### Data listing
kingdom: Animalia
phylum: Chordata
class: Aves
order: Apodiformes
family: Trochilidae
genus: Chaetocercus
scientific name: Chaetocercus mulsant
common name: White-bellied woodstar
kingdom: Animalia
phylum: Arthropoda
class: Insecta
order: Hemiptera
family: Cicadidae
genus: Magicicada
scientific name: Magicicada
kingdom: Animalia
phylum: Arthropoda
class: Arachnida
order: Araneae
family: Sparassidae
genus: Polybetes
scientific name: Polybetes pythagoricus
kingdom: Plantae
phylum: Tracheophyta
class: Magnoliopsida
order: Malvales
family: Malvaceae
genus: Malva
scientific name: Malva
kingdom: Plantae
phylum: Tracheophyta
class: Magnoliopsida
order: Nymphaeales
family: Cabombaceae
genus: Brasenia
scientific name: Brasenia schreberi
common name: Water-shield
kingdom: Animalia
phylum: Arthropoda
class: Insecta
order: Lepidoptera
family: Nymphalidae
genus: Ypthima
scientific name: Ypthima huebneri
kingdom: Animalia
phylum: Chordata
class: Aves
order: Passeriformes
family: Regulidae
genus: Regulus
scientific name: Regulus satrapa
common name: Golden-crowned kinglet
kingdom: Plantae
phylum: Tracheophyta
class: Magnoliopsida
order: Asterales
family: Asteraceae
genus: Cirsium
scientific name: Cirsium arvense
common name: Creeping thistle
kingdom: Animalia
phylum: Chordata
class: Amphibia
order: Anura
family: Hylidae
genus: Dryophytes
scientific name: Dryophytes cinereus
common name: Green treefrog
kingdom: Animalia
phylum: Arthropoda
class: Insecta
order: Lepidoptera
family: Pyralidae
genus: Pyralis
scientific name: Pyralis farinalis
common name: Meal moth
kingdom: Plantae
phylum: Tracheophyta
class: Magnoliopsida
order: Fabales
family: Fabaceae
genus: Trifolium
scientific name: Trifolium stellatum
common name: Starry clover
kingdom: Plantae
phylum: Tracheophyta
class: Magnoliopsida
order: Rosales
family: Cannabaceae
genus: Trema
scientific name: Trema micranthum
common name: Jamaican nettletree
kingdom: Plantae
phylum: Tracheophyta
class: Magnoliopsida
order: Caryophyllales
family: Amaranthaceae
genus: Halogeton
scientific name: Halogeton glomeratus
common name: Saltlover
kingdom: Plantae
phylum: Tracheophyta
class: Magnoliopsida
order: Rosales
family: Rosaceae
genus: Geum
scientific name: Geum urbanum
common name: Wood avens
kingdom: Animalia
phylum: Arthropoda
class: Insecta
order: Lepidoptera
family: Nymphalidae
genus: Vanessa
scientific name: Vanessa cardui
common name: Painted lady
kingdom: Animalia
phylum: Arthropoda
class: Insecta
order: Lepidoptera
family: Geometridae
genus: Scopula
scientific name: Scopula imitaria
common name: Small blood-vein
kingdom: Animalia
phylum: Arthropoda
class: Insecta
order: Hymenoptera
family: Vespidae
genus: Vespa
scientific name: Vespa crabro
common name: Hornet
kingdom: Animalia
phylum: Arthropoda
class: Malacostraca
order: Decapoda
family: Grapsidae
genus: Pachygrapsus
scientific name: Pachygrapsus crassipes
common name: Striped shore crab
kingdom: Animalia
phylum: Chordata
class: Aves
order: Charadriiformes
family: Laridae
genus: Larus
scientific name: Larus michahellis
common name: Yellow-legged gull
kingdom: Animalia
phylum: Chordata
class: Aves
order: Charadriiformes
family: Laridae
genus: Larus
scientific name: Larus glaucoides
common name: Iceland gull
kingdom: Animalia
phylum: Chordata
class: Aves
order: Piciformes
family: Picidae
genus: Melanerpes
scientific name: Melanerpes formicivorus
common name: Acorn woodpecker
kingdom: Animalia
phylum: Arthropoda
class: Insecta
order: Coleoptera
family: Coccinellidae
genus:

### Your objective
Rewrite the lines for every item, putting "vernacular name" wherever "common name" appears and leaving everything else unchanged.

### Result of the task
kingdom: Animalia
phylum: Chordata
class: Aves
order: Apodiformes
family: Trochilidae
genus: Chaetocercus
scientific name: Chaetocercus mulsant
vernacular name: White-bellied woodstar
kingdom: Animalia
phylum: Arthropoda
class: Insecta
order: Hemiptera
family: Cicadidae
genus: Magicicada
scientific name: Magicicada
kingdom: Animalia
phylum: Arthropoda
class: Arachnida
order: Araneae
family: Sparassidae
genus: Polybetes
scientific name: Polybetes pythagoricus
kingdom: Plantae
phylum: Tracheophyta
class: Magnoliopsida
order: Malvales
family: Malvaceae
genus: Malva
scientific name: Malva
kingdom: Plantae
phylum: Tracheophyta
class: Magnoliopsida
order: Nymphaeales
family: Cabombaceae
genus: Brasenia
scientific name: Brasenia schreberi
vernacular name: Water-shield
kingdom: Animalia
phylum: Arthropoda
class: Insecta
order: Lepidoptera
family: Nymphalidae
genus: Ypthima
scientific name: Ypthima huebneri
kingdom: Animalia
phylum: Chordata
class: Aves
order: Passeriformes
family: Regulidae
genus: Regulus
scientific name: Regulus satrapa
vernacular name: Golden-crowned kinglet
kingdom: Plantae
phylum: Tracheophyta
class: Magnoliopsida
order: Asterales
family: Asteraceae
genus: Cirsium
scientific name: Cirsium arvense
vernacular name: Creeping thistle
kingdom: Animalia
phylum: Chordata
class: Amphibia
order: Anura
family: Hylidae
genus: Dryophytes
scientific name: Dryophytes cinereus
vernacular name: Green treefrog
kingdom: Animalia
phylum: Arthropoda
class: Insecta
order: Lepidoptera
family: Pyralidae
genus: Pyralis
scientific name: Pyralis farinalis
vernacular name: Meal moth
kingdom: Plantae
phylum: Tracheophyta
class: Magnoliopsida
order: Fabales
family: Fabaceae
genus: Trifolium
scientific name: Trifolium stellatum
vernacular name: Starry clover
kingdom: Plantae
phylum: Tracheophyta
class: Magnoliopsida
order: Rosales
family: Cannabaceae
genus: Trema
scientific name: Trema micranthum
vernacular name: Jamaican nettletree
kingdom: Plantae
phylum: Tracheophyta
class: Magnoliopsida
order: Caryophyllales
family: Amaranthaceae
genus: Halogeton
scientific name: Halogeton glomeratus
vernacular name: Saltlover
kingdom: Plantae
phylum: Tracheophyta
class: Magnoliopsida
order: Rosales
family: Rosaceae
genus: Geum
scientific name: Geum urbanum
vernacular name: Wood avens
kingdom: Animalia
phylum: Arthropoda
class: Insecta
order: Lepidoptera
family: Nymphalidae
genus: Vanessa
scientific name: Vanessa cardui
vernacular name: Painted lady
kingdom: Animalia
phylum: Arthropoda
class: Insecta
order: Lepidoptera
family: Geometridae
genus: Scopula
scientific name: Scopula imitaria
vernacular name: Small blood-vein
kingdom: Animalia
phylum: Arthropoda
class: Insecta
order: Hymenoptera
family: Vespidae
genus: Vespa
scientific name: Vespa crabro
vernacular name: Hornet
kingdom: Animalia
phylum: Arthropoda
class: Malacostraca
order: Decapoda
family: Grapsidae
genus: Pachygrapsus
scientific name: Pachygrapsus crassipes
vernacular name: Striped shore crab
kingdom: Animalia
phylum: Chordata
class: Aves
order: Charadriiformes
family: Laridae
genus: Larus
scientific name: Larus michahellis
vernacular name: Yellow-legged gull
kingdom: Animalia
phylum: Chordata
class: Aves
order: Charadriiformes
family: Laridae
genus: Larus
scientific name: Larus glaucoides
vernacular name: Iceland gull
kingdom: Animalia
phylum: Chordata
class: Aves
order: Piciformes
family: Picidae
genus: Melanerpes
scientific name: Melanerpes formicivorus
vernacular name: Acorn woodpecker
kingdom: Animalia
phylum: Arthropoda
class: Insecta
order: Coleoptera
family: Coccinellidae
genus:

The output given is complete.